-- WORK INSTRUCTIONS --
Match on the string "center" in the entries below and return every matching line.
SOURCE MATERIAL: Begin
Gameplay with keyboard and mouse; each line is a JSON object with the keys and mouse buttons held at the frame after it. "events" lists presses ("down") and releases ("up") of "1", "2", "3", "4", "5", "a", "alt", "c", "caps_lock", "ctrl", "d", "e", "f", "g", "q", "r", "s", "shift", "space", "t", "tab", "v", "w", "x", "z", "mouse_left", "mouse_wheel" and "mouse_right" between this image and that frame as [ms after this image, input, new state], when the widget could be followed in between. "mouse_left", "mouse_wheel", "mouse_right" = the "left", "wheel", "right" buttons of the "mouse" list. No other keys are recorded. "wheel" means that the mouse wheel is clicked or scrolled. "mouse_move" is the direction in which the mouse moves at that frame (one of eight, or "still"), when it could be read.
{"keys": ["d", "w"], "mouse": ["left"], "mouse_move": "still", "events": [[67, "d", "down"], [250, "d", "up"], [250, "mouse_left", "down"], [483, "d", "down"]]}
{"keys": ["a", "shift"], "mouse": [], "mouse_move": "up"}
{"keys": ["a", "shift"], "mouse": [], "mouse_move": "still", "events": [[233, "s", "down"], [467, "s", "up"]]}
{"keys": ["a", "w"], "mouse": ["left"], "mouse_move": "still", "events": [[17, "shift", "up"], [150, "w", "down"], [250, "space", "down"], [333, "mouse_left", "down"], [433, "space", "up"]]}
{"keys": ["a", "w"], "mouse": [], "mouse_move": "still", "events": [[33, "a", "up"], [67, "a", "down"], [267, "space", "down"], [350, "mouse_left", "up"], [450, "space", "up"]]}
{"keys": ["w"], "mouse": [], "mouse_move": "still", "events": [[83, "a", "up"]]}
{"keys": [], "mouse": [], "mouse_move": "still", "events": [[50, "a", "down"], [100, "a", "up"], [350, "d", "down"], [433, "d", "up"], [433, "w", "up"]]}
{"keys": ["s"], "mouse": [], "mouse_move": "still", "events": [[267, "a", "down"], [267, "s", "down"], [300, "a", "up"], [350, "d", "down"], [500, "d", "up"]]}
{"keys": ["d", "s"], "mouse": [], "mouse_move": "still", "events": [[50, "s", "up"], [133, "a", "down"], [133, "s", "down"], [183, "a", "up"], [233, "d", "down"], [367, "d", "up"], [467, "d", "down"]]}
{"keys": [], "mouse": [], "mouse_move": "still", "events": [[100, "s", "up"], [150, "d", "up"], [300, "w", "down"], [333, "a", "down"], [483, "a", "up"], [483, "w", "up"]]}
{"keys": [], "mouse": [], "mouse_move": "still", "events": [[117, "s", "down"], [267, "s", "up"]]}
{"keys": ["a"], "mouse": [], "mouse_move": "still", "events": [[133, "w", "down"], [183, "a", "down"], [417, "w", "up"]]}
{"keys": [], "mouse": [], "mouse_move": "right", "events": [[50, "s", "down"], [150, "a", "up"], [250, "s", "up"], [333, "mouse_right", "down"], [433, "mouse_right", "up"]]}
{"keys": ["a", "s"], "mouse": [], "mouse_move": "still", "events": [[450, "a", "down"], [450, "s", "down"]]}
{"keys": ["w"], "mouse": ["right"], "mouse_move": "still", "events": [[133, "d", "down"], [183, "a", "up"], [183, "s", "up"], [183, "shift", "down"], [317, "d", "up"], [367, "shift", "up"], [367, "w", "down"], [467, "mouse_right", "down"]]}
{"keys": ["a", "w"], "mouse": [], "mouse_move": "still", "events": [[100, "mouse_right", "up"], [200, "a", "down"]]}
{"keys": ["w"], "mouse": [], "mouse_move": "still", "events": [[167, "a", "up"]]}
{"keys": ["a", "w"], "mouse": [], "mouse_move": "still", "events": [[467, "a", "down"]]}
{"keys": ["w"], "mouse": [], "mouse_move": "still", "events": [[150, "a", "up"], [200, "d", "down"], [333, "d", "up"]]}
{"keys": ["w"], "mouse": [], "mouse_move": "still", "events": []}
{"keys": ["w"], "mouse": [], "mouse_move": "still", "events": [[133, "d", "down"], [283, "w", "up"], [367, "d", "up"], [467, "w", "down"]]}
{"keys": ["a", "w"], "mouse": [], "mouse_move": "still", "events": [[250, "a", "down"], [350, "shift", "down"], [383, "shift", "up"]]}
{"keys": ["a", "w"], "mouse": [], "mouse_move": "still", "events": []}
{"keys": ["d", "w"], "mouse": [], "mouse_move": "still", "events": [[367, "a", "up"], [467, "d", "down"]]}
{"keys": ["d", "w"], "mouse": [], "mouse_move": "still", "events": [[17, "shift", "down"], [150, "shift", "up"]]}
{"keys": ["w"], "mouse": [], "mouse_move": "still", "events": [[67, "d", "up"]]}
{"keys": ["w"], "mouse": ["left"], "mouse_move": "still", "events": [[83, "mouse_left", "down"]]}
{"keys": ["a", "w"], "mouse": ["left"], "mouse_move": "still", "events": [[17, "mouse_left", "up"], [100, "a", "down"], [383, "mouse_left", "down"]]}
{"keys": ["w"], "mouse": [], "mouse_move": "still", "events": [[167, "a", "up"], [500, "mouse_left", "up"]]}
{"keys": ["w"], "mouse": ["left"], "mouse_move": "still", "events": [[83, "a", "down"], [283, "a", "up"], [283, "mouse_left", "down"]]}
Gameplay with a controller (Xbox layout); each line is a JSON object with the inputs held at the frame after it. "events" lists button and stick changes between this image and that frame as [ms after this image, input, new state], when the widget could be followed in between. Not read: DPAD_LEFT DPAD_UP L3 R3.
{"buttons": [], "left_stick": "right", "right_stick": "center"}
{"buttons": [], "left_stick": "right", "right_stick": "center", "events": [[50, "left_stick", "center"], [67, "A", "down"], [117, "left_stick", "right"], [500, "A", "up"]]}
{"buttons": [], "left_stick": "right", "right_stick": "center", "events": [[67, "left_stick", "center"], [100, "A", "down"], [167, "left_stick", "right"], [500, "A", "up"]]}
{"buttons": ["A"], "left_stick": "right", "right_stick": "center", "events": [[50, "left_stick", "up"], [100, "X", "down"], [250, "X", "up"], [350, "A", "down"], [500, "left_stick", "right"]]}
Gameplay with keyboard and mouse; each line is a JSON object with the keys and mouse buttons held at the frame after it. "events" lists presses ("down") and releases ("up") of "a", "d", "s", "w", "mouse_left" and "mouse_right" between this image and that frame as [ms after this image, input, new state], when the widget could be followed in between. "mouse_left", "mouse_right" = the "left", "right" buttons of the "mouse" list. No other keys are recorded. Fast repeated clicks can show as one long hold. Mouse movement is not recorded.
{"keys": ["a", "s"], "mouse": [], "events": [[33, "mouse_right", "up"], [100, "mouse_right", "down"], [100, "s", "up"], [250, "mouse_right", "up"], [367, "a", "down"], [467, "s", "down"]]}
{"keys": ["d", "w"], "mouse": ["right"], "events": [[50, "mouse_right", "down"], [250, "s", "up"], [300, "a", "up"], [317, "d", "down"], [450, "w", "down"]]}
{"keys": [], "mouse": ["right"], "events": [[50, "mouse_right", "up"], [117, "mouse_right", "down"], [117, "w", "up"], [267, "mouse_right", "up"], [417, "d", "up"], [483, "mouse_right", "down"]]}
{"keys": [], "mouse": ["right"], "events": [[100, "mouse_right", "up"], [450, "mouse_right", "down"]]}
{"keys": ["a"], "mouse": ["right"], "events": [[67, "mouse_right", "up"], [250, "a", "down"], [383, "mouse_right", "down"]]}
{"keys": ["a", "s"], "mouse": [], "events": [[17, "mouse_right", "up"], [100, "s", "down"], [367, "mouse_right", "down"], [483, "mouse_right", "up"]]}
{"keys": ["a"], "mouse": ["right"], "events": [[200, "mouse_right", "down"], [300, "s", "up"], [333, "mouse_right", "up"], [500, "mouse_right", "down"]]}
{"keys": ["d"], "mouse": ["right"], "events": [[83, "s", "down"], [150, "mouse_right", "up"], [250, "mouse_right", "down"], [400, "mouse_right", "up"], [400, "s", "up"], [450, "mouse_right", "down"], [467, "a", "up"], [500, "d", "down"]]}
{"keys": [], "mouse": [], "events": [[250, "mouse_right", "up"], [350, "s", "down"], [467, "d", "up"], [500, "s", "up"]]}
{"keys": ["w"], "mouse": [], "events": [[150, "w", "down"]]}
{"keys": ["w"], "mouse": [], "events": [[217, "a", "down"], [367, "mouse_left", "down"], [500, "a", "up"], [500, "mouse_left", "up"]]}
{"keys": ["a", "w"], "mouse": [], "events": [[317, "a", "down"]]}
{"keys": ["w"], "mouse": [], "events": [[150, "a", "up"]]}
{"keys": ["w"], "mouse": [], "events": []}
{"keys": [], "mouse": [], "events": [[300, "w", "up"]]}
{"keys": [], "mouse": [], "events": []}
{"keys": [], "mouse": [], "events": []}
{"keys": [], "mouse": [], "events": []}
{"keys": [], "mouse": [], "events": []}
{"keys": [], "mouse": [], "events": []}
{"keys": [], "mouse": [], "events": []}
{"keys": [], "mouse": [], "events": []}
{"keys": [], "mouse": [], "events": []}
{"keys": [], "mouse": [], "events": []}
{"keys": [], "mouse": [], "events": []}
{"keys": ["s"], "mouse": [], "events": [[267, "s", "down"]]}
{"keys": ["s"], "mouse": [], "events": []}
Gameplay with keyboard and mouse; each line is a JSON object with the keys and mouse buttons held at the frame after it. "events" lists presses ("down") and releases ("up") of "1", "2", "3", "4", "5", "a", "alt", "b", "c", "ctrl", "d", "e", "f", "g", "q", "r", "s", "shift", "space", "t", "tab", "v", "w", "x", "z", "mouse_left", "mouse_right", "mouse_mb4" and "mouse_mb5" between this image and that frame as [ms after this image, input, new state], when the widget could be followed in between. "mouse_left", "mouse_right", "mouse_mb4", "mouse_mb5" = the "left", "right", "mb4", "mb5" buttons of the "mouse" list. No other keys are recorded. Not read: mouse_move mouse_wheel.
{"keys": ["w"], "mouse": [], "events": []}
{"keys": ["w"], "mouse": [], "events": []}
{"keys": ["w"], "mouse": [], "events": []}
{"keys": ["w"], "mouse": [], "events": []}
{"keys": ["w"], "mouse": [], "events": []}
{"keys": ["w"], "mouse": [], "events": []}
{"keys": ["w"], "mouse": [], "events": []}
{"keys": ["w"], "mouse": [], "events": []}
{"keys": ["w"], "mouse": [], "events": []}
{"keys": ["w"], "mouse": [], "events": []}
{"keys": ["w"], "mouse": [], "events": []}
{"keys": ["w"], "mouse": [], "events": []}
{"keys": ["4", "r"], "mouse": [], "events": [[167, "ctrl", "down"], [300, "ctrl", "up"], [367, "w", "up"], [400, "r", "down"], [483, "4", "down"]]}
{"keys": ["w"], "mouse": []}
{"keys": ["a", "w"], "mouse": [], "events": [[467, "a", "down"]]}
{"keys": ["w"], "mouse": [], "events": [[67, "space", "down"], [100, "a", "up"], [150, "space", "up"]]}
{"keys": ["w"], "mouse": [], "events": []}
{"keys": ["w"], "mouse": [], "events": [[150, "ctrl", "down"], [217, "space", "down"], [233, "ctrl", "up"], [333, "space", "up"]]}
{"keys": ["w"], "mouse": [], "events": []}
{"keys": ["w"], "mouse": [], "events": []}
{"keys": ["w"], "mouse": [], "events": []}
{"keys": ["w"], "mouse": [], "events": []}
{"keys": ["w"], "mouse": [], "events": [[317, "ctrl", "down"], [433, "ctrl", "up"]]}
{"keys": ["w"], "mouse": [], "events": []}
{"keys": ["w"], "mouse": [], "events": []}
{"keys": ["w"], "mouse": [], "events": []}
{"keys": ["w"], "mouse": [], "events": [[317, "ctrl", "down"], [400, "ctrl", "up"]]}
SOURCE MATERIAL: End
-- TASK RESULT --
{"buttons": [], "left_stick": "right", "right_stick": "center"}
{"buttons": [], "left_stick": "right", "right_stick": "center", "events": [[50, "left_stick", "center"], [67, "A", "down"], [117, "left_stick", "right"], [500, "A", "up"]]}
{"buttons": [], "left_stick": "right", "right_stick": "center", "events": [[67, "left_stick", "center"], [100, "A", "down"], [167, "left_stick", "right"], [500, "A", "up"]]}
{"buttons": ["A"], "left_stick": "right", "right_stick": "center", "events": [[50, "left_stick", "up"], [100, "X", "down"], [250, "X", "up"], [350, "A", "down"], [500, "left_stick", "right"]]}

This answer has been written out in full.